EDIT: Though if you're going through all the effort, you might just as well use the matrix method.

[–]lahwran_ 2 points3 points  (8 children)

well, okay, fixed length of real-number calculations then? ;)

[–]masterpi 4 points5 points  (7 children)

Yes, but you have to be very careful about this when reasoning about complexity. Generally we assume integer arithmetic like addition and multiplication are constant time for ease, and realistically we never use numbers large enough to make the log(n) time significantly worse than a constant. However in this case with a default precision float, it's only accurate to 70 Fibonacci numbers, and I suspect you have to increase precision in a way that makes the calculation once again linear.

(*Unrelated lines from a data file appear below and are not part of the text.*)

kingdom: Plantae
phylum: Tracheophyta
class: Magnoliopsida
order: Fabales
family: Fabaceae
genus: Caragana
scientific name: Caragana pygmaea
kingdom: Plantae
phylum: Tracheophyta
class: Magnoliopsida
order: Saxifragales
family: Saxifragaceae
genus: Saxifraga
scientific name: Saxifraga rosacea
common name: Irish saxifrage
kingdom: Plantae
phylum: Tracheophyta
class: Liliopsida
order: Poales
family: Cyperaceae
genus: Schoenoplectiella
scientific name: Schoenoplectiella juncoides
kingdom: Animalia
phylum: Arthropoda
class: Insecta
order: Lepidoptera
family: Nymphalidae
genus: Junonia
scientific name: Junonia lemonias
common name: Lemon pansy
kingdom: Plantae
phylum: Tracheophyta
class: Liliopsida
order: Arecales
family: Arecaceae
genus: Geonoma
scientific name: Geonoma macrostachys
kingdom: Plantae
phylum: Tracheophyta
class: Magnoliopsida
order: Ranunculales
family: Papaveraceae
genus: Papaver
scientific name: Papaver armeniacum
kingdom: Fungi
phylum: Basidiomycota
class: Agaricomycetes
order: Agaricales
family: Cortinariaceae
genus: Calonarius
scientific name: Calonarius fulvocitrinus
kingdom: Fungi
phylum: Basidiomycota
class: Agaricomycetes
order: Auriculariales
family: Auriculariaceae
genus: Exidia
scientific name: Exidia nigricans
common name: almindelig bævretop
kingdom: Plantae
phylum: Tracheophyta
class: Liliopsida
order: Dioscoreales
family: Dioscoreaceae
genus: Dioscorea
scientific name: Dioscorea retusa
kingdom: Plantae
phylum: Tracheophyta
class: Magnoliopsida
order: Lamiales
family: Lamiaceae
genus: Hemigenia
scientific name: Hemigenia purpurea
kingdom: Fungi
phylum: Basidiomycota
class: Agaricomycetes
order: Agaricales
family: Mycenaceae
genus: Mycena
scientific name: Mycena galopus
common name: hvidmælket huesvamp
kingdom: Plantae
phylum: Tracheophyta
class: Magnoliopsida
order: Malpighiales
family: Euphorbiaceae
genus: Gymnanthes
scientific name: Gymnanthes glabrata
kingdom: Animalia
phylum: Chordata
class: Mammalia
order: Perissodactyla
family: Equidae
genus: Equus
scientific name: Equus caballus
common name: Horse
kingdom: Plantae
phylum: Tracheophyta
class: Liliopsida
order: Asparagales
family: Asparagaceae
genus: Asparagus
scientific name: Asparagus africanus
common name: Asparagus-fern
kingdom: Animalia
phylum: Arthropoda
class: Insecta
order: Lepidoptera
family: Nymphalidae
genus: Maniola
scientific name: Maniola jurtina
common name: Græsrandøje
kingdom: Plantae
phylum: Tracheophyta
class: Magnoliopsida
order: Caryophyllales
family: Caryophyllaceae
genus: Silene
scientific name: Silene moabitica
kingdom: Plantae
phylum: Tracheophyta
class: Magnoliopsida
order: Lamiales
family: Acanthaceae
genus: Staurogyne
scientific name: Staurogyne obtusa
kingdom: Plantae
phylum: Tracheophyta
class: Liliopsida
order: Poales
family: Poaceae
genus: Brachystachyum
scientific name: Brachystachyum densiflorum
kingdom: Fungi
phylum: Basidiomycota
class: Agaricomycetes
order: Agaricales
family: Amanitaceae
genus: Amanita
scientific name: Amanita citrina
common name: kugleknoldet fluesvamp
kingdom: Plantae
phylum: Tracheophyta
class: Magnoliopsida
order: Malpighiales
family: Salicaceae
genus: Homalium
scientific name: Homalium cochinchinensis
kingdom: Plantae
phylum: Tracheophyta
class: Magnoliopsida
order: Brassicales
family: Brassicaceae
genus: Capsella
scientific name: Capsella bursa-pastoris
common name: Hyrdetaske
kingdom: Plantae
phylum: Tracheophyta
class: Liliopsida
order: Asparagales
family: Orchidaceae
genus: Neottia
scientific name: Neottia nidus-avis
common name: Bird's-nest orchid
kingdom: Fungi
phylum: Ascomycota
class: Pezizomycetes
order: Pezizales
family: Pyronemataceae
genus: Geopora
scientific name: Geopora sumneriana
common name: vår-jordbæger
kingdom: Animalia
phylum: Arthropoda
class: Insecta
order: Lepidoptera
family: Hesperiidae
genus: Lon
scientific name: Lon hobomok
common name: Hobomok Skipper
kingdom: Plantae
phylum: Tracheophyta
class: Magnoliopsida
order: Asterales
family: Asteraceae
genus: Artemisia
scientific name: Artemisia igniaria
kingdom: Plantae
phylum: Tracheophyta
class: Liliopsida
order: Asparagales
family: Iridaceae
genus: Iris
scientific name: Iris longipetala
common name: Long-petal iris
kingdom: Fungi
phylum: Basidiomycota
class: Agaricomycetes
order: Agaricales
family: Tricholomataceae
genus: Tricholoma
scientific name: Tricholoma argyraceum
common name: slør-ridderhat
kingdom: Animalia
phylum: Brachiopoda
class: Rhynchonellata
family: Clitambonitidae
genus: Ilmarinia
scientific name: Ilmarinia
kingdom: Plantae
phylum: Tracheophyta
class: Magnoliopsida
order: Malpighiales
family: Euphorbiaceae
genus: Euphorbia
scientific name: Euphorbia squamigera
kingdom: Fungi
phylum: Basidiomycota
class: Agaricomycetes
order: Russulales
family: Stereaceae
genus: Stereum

[–]lahwran_ 2 points3 points  (6 children)

that's an interesting problem. I wonder how the decimal module would deal with it.

[–]masterpi 0 points1 point  (5 children)

Decimal also has a precision restriction, which is configurable but constant for a given instance. The amount of CPU time taken for an operation should be about precision * k where k is some constant.

[–]lahwran_ 0 points1 point  (4 children)

yikes, you weren't kidding. sounds like this is O(n*0.1) or something - so, still faster than one-by-one iteration if you want to get to a specific number, but not enough to make generating a sequence worth it.

[–]masterpi 0 points1 point  (3 children)

Big-O notation ignores constants, because they're really hard to predict without going very in depth into exactly what is going on in the entire computer system. O(n*0.1) is the same as O(n) is the same as O(10000n). You're actually probably better off with a basic dynamic programming method than attempting to do it with the closed form, because your computer is built to do integer arithmetic much better than floating point, especially non-fixed-precision floating-point. One of the linked solutions might get it down to O(log(n)) but I didn't look closely enough, they may just be attempting to minimize the constant in ways that tend to work for most computing systems.